DESCRIPTION OF THE TASK => In the records, each line holding "Windows" must be reported.

*** Opening of PROVIDED MATERIAL ***

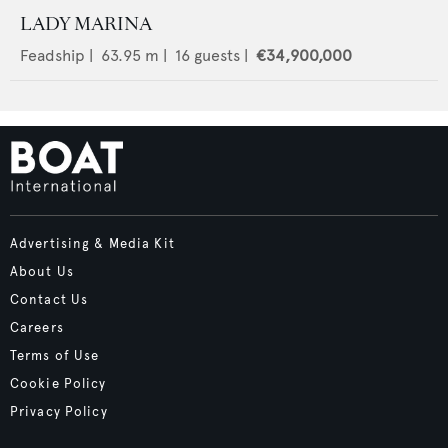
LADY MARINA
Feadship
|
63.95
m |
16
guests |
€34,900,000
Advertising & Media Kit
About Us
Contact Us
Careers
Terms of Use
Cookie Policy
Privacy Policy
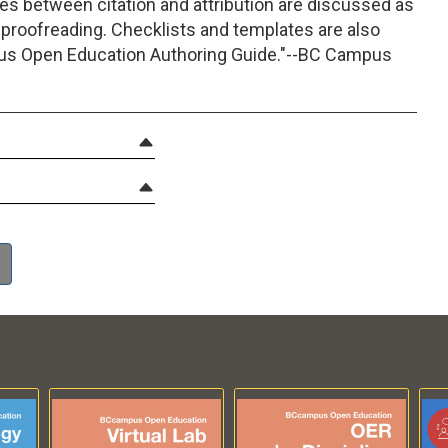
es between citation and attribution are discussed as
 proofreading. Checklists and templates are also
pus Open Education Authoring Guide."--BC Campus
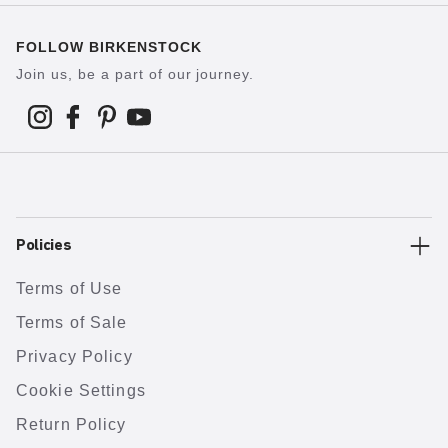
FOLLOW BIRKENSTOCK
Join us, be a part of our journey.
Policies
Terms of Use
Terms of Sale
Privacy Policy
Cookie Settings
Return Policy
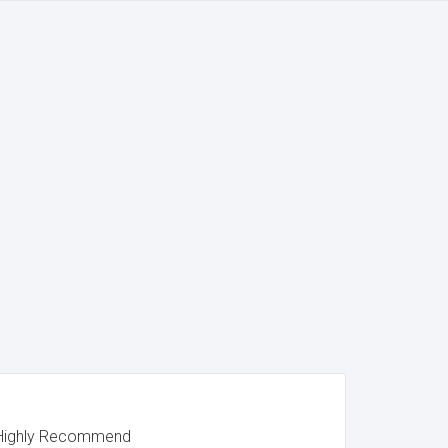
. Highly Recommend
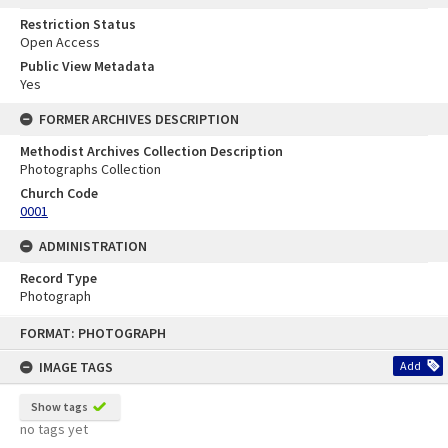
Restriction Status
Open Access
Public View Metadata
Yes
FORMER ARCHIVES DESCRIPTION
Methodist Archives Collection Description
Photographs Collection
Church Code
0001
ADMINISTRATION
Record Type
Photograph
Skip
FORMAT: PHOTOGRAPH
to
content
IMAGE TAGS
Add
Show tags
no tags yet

*** Close of PROVIDED MATERIAL ***
*** Opening of PROVIDED MATERIAL ***

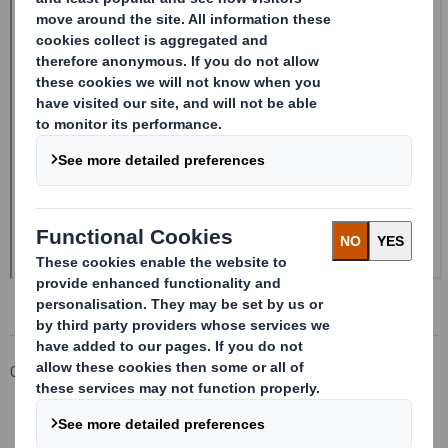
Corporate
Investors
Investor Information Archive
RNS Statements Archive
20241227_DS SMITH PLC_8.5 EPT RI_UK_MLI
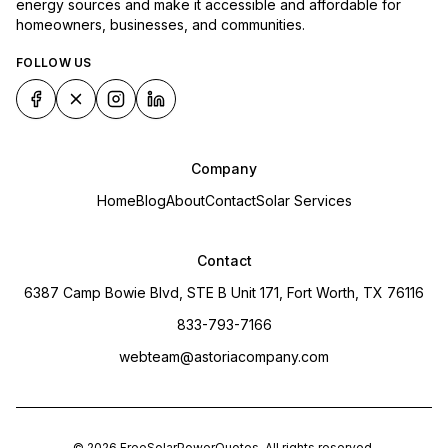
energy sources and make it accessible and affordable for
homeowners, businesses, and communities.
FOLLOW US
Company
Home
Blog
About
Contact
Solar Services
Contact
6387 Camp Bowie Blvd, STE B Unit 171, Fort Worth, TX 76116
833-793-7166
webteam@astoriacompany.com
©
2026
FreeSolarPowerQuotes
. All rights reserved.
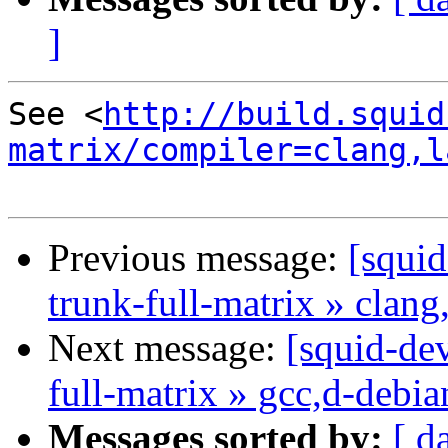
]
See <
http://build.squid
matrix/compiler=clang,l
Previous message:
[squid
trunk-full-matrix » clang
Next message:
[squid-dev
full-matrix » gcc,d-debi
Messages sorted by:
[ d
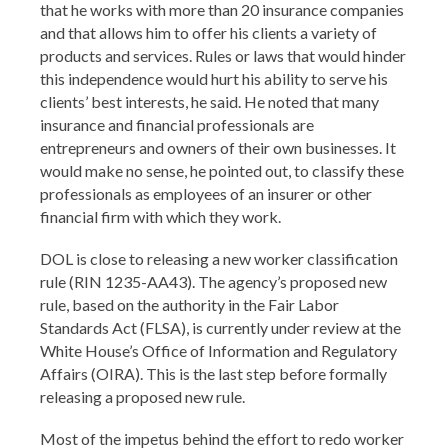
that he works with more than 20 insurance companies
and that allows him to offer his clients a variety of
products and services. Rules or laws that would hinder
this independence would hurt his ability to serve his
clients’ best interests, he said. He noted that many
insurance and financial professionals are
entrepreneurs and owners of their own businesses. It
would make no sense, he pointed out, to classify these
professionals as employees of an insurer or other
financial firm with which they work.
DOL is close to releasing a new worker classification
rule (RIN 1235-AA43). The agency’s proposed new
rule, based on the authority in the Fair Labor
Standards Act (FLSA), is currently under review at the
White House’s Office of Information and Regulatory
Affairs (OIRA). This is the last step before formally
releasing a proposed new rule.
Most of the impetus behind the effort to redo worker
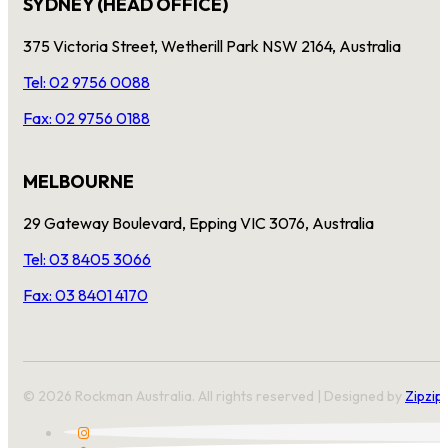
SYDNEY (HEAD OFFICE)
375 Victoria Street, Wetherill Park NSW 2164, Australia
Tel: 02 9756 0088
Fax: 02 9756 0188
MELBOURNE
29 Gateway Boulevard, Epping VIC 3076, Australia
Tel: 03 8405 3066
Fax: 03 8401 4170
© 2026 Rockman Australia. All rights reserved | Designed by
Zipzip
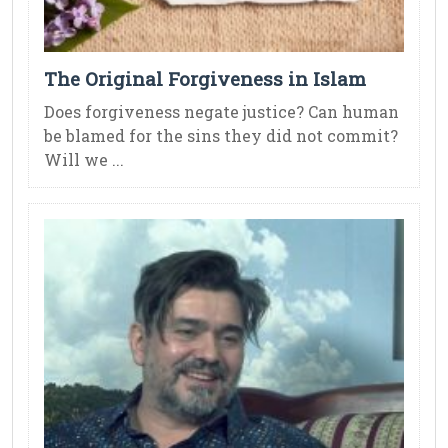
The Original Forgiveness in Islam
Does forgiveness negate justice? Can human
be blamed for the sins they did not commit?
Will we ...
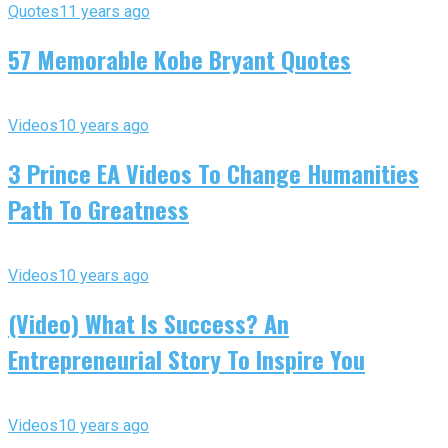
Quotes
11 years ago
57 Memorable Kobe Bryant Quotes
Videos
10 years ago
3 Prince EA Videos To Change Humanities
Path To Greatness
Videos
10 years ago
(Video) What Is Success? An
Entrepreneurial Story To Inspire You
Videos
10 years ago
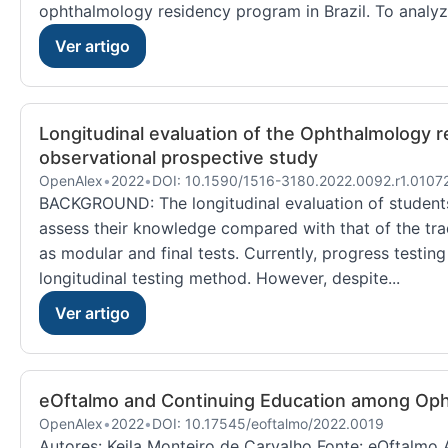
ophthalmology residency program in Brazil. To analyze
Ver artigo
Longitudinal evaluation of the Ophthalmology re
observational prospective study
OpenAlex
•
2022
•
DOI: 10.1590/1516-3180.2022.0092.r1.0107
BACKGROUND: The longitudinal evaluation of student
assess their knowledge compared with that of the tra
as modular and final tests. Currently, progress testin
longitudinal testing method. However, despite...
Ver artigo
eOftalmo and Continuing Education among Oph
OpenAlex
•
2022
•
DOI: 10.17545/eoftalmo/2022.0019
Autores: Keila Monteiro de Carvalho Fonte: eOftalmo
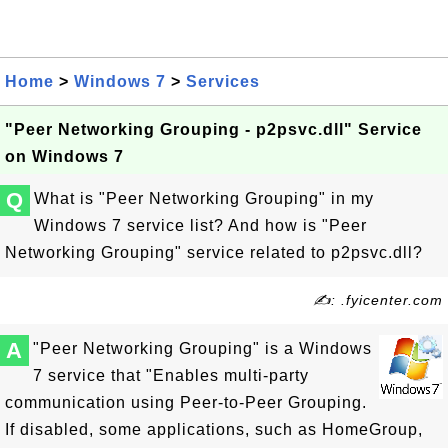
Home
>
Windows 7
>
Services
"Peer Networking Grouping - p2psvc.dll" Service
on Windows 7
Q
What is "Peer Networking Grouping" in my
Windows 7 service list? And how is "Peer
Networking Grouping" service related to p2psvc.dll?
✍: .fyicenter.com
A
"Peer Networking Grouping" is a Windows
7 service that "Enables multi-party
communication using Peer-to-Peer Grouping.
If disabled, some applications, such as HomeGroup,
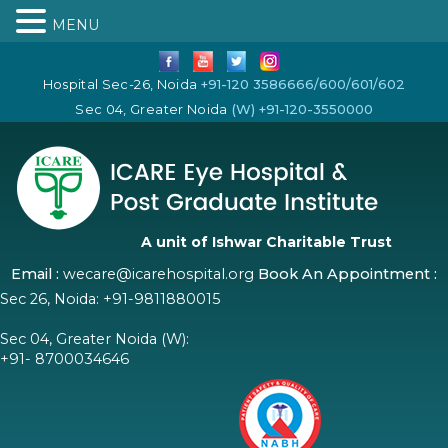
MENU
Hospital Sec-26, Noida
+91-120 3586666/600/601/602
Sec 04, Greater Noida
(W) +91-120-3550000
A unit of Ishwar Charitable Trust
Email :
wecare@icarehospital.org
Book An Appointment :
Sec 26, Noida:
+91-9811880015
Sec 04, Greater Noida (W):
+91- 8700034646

*** Close of PROVIDED MATERIAL ***

RESULT FOR THIS EXERCISE =>
Windows 7
on Windows 7
Windows 7 service list? And how is "Peer
"Peer Networking Grouping" is a Windows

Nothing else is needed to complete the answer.